Abstract: High dimensionality of text can be a deterrent in applying complex learners such as Support Vector Machines to the task of text classification. Feature clustering is a powerful alternative to feature selection for reducing the dimensionality of text data. In this paper we propose a new information theoretic divisive algorithm for feature/word clustering and apply it to text classification. Existing techniques for such “distributional clustering” of words are agglomerative in nature and result in (i) sub-optimal word clusters and (ii) high computational cost. In order to explicitly capture the optimality of word clusters in an information theoretic framework, we first derive a global criterion for feature clustering. We then present a fast, divisive algorithm that monotonically decreases this objective function value. We show that our algorithm minimizes the “within-cluster Jensen-Shannon divergence” while simultaneously maximizing the “between-cluster Jensen-Shannon divergence”. In comparison to the previously proposed agglomerative strategies our divisive algorithm is much faster and achieves comparable or higher classification accuracies. We further show that feature clustering is an effective technique for building smaller class models in hierarchical classification.

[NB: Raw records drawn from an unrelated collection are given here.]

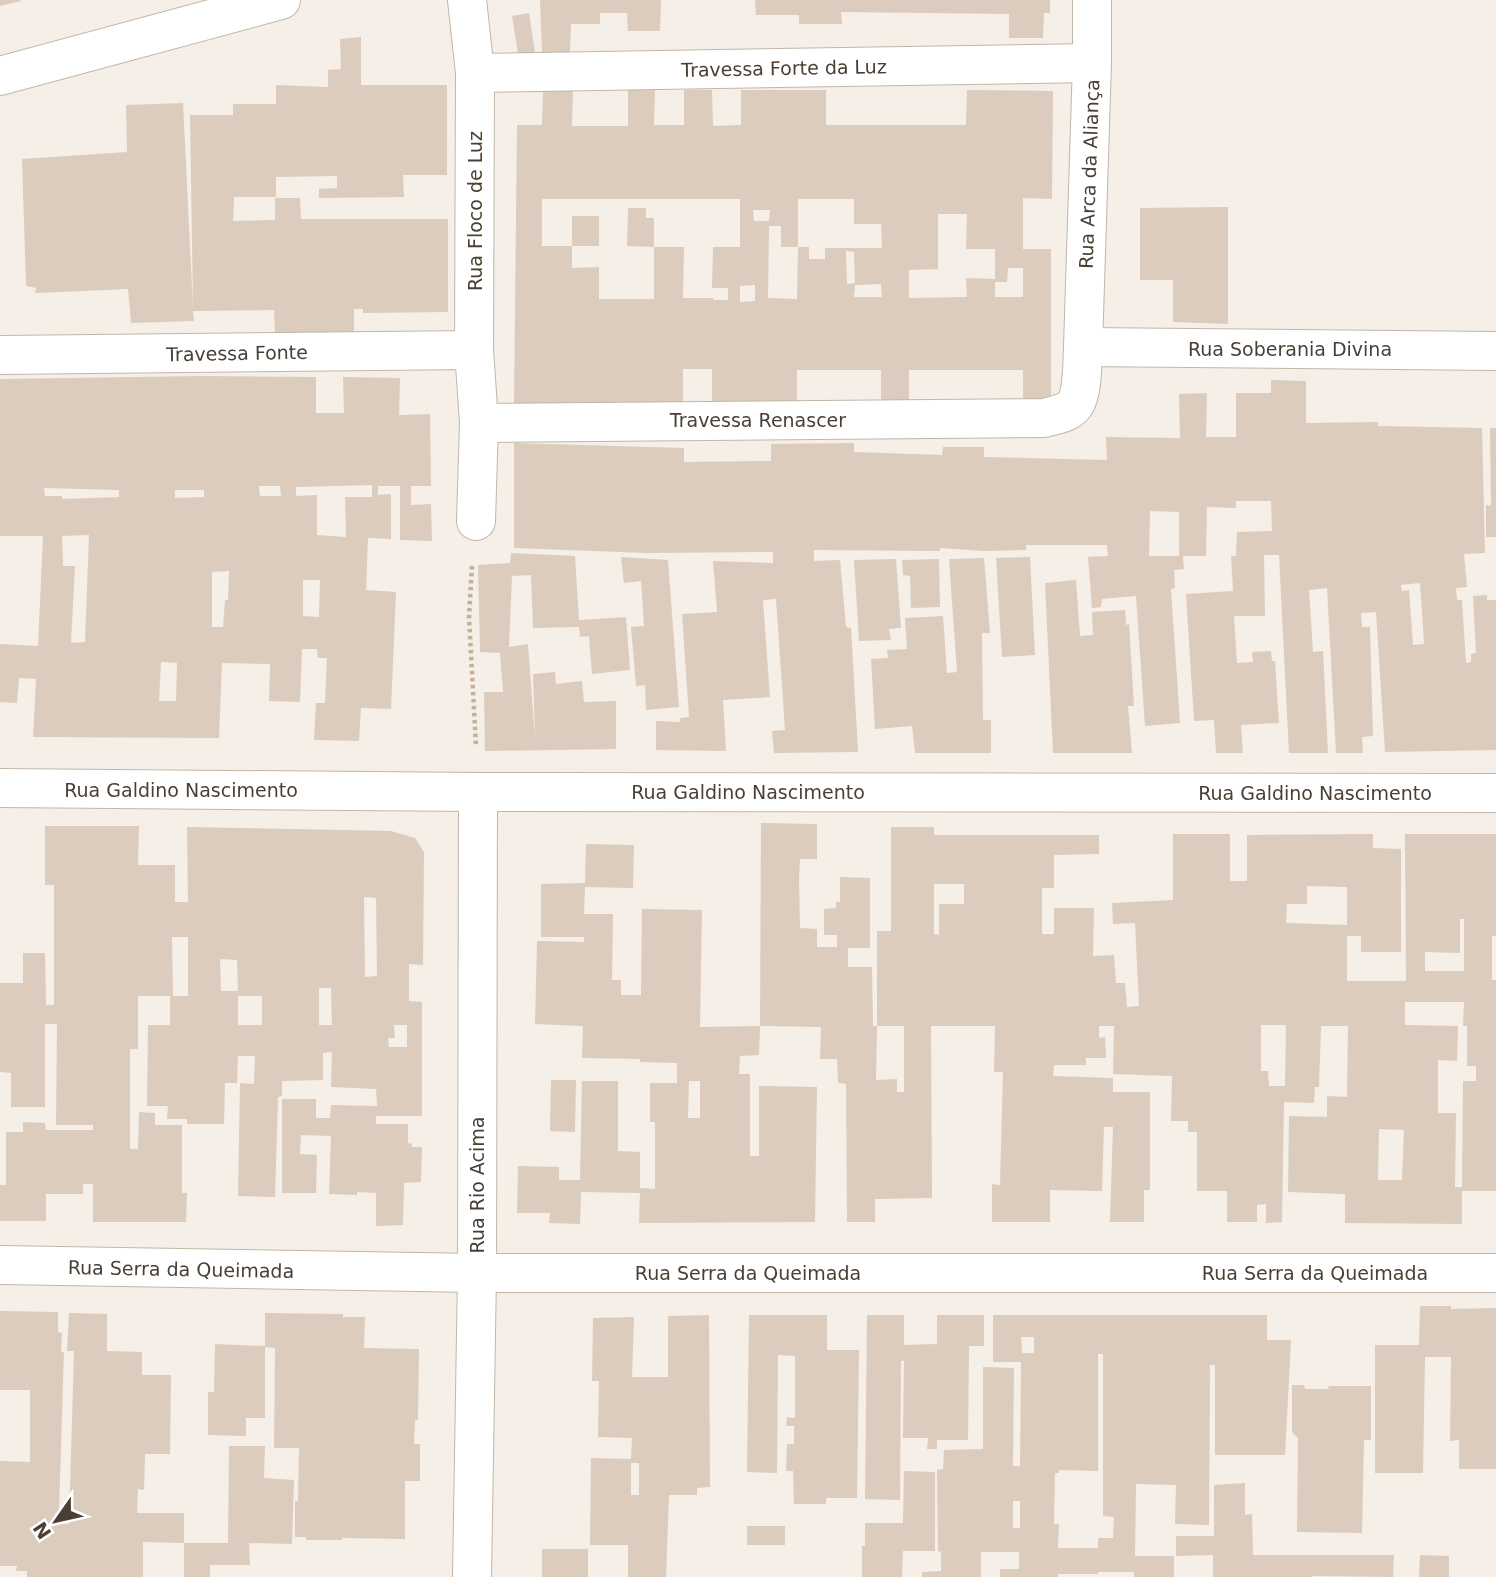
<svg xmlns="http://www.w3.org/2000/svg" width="1496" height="1577" font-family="'DejaVu Sans',sans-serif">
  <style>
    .building { fill: #dbccbe; fill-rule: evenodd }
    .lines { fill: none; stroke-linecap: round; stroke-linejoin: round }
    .street-casing { stroke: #c2b6a8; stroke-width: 40 }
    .path { stroke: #c5b098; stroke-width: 4.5; stroke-dasharray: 3.5 3.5; stroke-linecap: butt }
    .street { stroke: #fff; stroke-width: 38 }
    .labels { text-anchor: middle; stroke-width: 6; stroke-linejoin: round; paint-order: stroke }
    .street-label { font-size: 19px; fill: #493f35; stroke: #fff }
  </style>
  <rect width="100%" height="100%" fill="#f5efe7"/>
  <g class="building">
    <path d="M0,0H21V1L0,6Z"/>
    <path d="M540,0H661L660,31H628L627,13H600V24H571L570,53H542Z"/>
    <path d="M755,0H1050V13H1044L1043,38H1009V14L841,12L842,24H799V15H756Z"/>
    <path d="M529,13L535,53H518L512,16Z"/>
    <path d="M361,37V85H447V175H403L404,197L319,198V189L337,188V176L276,177V197H234L233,221L275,220V198H300L301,219H448V312L363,313V309H354V332L275,334L274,310L193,311L194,321L131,323L128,289L35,293L36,288L26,286L22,159L127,152L126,105L183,103L193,308L190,115H233V104H276V85L328,87V70L341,69L340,39Z"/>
    <path d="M628,90H655L654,125H684V90H712L713,126L741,125V90H826V125H966L967,90L1053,91L1052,199L1023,198V249H1051V407H1023V370H909V407L881,406V370H797V406H712V369H683V406L514,405L517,125H542L543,91H573L572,126H628ZM542,199H740V247H713L712,288H728V300H713V298H683L684,247H654V299H599V267L572,268V246H542ZM798,199H854V224H881L882,248H825V259H809V247H798L797,299L768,298L769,226H781V247H798ZM753,210H770L769,221H754ZM938,214H967L966,249H995V279L966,278L967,297L909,298V270L938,269ZM846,251L854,252L855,283L847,284ZM1008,268H1023V297H995V282H1007ZM881,284L882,297H854L855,285ZM755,285V301L740,302V286Z"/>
    <path d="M1228,207V324L1173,322V280H1140V208Z"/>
    <path d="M628,208H646V218H654V247L627,246Z"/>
    <rect x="572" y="216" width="27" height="30"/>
    <path d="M203,376L316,377V413H344L343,377L400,378L399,415L430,414L431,486H411V505L431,504L432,541L400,540V486H378V495L391,494V539L368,538L366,590L396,592L391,709L361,708L359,741L314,740L316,703H325L327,658H318L317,649H302L300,702L269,701L270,664L222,663L219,738L33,737L36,679L19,678L17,703L0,702V644L38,646L43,536H0V379ZM372,485V497H345L346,537L317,535V495L296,496V487ZM259,486H280L281,496H260ZM44,488L119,490V497L62,499V496H45ZM175,490H204V497L175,498ZM89,535L85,642L71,643L75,566H63L62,536ZM229,571L228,600H225L223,627H212V572ZM303,580H320L319,617L303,616ZM161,662L177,663L176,701H159Z"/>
    <path d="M1271,380L1306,381V423L1378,422V426L1482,428L1485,553L1464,554L1467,587L1456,588L1457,600H1462L1466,663L1471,662V654L1476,653L1473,596L1487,595V600H1496V750L1385,752L1376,612L1361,613L1362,627H1370L1373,736L1362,737L1363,753H1336L1327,588L1309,590L1313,652L1323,651L1328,753H1289L1279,555H1264L1265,616H1234L1237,663L1253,662L1252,652L1271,651L1272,661H1275L1279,723L1241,725L1243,753H1216L1214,720L1194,721L1186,594L1233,591L1231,556H1236L1237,532L1272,531L1271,501H1236V508L1207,507L1206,556H1183L1184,569L1174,570L1175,588L1171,589L1180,723L1145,726L1136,596L1102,599L1101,607L1092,608L1088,557L1108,556L1107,545H1026V550L984,551L940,548V551L814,550V561L840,560L846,627L851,628L858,752L774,753L772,731L785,730L776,599L763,600L770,697L723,700L726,751L656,750V721L680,722V718L689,717L682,614L717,612L713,561L773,563V552L647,553L514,548V443L684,448V462L771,461V444L854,443V452L942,455L943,447H984V457L1107,460L1106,437L1180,438L1179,394L1207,393L1206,437H1236V393H1271ZM1150,511L1179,512V556H1149ZM1420,583L1424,644L1413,645L1409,590L1402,591L1401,585Z"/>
    <path d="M1490,428H1496V537H1486V505L1491,506Z"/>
    <path d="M511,553L575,556L579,620L626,617L630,670L592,674L589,636L580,637L579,627L533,628L531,575L512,576L509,647L528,644L535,740L533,674L555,672L556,684L582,681L584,702L616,701V749L485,751L484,692H503L500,653L480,652L478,565L510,563Z"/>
    <path d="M621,557L668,560L679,707L646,710L645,685L636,686L631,627L644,626L641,581L624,583Z"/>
    <path d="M1030,557L1035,655L1002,657L996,558Z"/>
    <path d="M984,558L990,633H982L983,720H991V753H915L912,726L875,729L871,659L888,658L887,650L907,649L905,618L943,616L947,673L957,672L949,559Z"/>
    <path d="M896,559L901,628L889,629L891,640L859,641L854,560Z"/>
    <path d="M939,559L940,607L911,608L910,576L903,575L902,560Z"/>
    <path d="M1076,580L1080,636L1093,635L1092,612L1125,610L1126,625L1129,624L1134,706H1128L1132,753H1053L1045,583Z"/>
    <path d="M761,823L817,824V859H800L799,879L800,928L817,929V947H837V935H824V909L836,908V902H840V877L870,878V948H848V967H872L873,1026H877V931H891V827H934V835H1099V854L1054,855V888H1042V934H1054V908H1094L1093,956L1114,955L1116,983H1125L1127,1007L1139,1006L1135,923L1113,924L1112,903L1173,900V834H1230V881H1247V835L1373,834V848L1401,849V952H1361V936H1347V981H1406L1405,834H1496V936H1492V980H1496V1191H1462V1224L1345,1223V1194L1288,1192L1289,1116L1327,1117V1096L1347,1097L1348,1026H1321L1319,1087H1315L1314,1103L1284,1102L1282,1222L1266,1223V1204L1257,1205V1222H1227V1191H1197V1132H1188V1121H1171L1172,1076L1113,1074L1114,1026H1099V1038L1105,1037L1106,1058H1086V1065H1054L1053,1076L1113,1078V1092H1150V1190H1144V1222H1110L1113,1127H1104L1102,1191L1050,1190V1222H992V1184L1000,1185L1003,1072H994L995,1026H931L932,1198L875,1199V1222H847L846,1084L838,1083L837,1059H820L821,1027L760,1026ZM934,884H964V904H939V935L934,934ZM1307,886L1347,887V925L1286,923L1287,904H1307ZM1460,919H1464V971H1425V952L1460,953ZM1405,1002H1464L1463,1026H1467V1066H1476V1081H1463L1462,1187H1455L1456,1113H1438V1060L1457,1061L1458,1026L1405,1025ZM1261,1025H1286L1285,1086H1269L1268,1071H1261ZM877,1026H904V1092H897V1079L876,1080ZM1379,1129L1404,1130L1402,1180H1378Z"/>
    <path d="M45,826H139L138,865H175V902H188L187,827L391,831L415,838L424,852L423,965L409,964V1001L422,1002V1116H376V1124H408V1143L412,1144V1147H422L421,1182L404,1183L403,1225L376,1226V1193L357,1192V1195L329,1194L331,1136L301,1135L300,1154L317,1155L316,1193H282V1099H316V1118H330L331,1105L377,1106L376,1089L331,1087L332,1052L323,1053V1080L282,1081V1096L278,1097L275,1197L238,1196L240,1083L254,1084L255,1056H238L237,1083H225L224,1124H187V1119H167L168,1106H147L148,1025H170V996H188V937H172L173,996H138V1049H130V1149H138L139,1112L155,1113V1125H182V1193H187L186,1222H93V1184H83V1194H46V1221H0V1185H6V1132H23V1122L45,1123L46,1130H93V1125H56L57,1024H45V1107H11V1073L0,1072V983H23V953H45L46,1005H54V885H45ZM364,897L376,898L377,976L365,977ZM220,959L237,960L238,991H221ZM319,988H331L332,1025H319ZM238,996H262V1025H238ZM394,1025H407V1047H389L388,1038H395Z"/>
    <path d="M586,844L634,845L633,888L585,887L584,914H613L612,980H621V995H641L642,909L702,910L700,1027L760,1026L759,1055L740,1056L739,1074H750V1156H759V1086L817,1087L815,1222L639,1223L640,1193L581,1192L580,1224L549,1223L550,1213H517L518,1166L559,1167V1180H580L582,1081H618V1151L640,1152V1188L655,1189V1122H650V1083H677V1063L640,1062V1059L582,1058L583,1026L535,1024L537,941L584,942V937H541V884L585,883ZM689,1081H700V1118H688Z"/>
    <path d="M551,1080H576L575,1132L550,1131Z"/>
    <path d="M1420,1306H1451V1309L1496,1308V1469H1459V1440L1450,1441L1451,1357H1425L1423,1473H1375V1345H1419Z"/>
    <path d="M0,1311L58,1312V1332L62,1333L61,1352H64L59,1511H63L62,1524H69L74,1351H67L69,1313L107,1314V1351L142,1352V1375H171L170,1454H145L144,1490L138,1489L137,1513H184V1543L143,1542V1577H27V1571H16L17,1566H0V1461L30,1462V1390H0Z"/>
    <path d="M265,1313L343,1314V1317H365L364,1348L419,1349L418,1420H415L414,1444H420V1481H405V1539L342,1538V1540H306V1537H295V1501H298L299,1448H274L275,1348L265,1347V1418H246V1436L208,1435V1392H214L215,1344L265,1346Z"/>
    <path d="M709,1315L710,1487L697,1488V1495H669L666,1577H628V1545H590L591,1458L631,1459L632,1438L598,1437L599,1381H592L593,1318L634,1317L632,1377H668V1316ZM631,1463H639V1495H631Z"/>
    <path d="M749,1315H827V1350H859L857,1498H826V1504H794L793,1471H786L787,1444H794V1426H786L787,1417L795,1418V1356L778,1355L777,1473L747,1472Z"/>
    <path d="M867,1315H904V1345L937,1344V1315H984V1346H969L968,1440H937V1449H927L928,1438H903L904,1361H901L900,1500L865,1499Z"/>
    <path d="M993,1315H1267V1340H1291L1285,1455H1215V1365H1210L1209,1525L1175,1524L1176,1485L1136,1484L1135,1556H1174V1577H1134V1572H1098V1574H1058V1577H1000V1569H1019V1552H981V1577H922V1572L941,1571V1552L938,1551L937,1470L943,1469L944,1450L983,1449V1367L1014,1368L1013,1466H1020L1021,1362H993ZM1021,1337H1034V1353H1022ZM1098,1354H1103V1516L1114,1517L1113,1538H1098V1548H1058L1059,1524H1054L1055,1473H1059V1470L1098,1471ZM1013,1501H1020V1528H1013Z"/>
    <path d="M1292,1385H1304L1305,1389H1328L1329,1386H1371V1440H1364L1362,1533L1297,1532L1298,1438L1292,1432Z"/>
    <path d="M229,1446H265L264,1478L294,1480L292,1544L249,1543L250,1565H210V1577H184V1543H228Z"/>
    <path d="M904,1471L935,1472V1551H903L902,1577H862V1546H865V1523H903Z"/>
    <path d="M1245,1483V1515L1252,1514L1253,1555H1394L1393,1577L1312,1576V1577H1213V1555L1176,1556V1536H1214V1485Z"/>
    <rect x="747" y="1526" width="38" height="19"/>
    <rect x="542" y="1549" width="46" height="28"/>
    <path d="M1420,1555L1449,1556V1577H1419Z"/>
  </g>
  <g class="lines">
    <g class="street-casing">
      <g id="street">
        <path d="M467,0L475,73L474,350L479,423L476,521"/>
        <path d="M475,73L1092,63"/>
        <path d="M0,76L281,0"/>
        <path d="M1083,347L1496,351"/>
        <path d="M0,355L474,350"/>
        <path d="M479,423L1044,418C1054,415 1068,414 1075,404C1083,392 1082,363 1083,347L1092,63V0"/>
        <path d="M0,788L478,792L1496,793"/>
        <path d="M0,1265L477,1273H1496"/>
        <path d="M472,1577L477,1273L478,792"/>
      </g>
    </g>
    <path class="path" d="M472,566L469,617L476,746"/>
    <use href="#street" class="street"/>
  </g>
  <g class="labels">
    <g class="street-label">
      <text transform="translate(784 68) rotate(-1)" y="7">Travessa Forte da Luz</text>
      <text transform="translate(1089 174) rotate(-88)" y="7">Rua Arca da Aliança</text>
      <text transform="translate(475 211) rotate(-90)" y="7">Rua Floco de Luz</text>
      <text x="1290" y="356">Rua Soberania Divina</text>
      <text transform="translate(237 353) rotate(-1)" y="7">Travessa Fonte</text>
      <text x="758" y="427">Travessa Renascer</text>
      <text x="181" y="797">Rua Galdino Nascimento</text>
      <text x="748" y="799">Rua Galdino Nascimento</text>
      <text x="1315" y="800">Rua Galdino Nascimento</text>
      <text transform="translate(477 1185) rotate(-90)" y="7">Rua Rio Acima</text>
      <text transform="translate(181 1269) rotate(1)" y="7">Rua Serra da Queimada</text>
      <text x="748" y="1280">Rua Serra da Queimada</text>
      <text x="1315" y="1280">Rua Serra da Queimada</text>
    </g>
  </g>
  <g transform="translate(56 1521) rotate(236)" stroke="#ffffff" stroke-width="5" paint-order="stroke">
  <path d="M0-5L12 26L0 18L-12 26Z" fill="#493f35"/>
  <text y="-10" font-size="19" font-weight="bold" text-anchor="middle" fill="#493f35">N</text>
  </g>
</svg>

We present detailed experimental results using Naive Bayes and Support Vector Machines on the 20Newsgroups data set and a 3-level hierarchy of HTML documents collected from the Open Directory project (www.dmoz.org).
- A Divisive Information-Theoretic Feature Clustering Algorithm for Text Classification (pdf, software)
I. Dhillon, S. Mallela, R. Kumar.
Journal of Machine Learning Research (JMLR) 3, pp. 1265-1287, March 2003.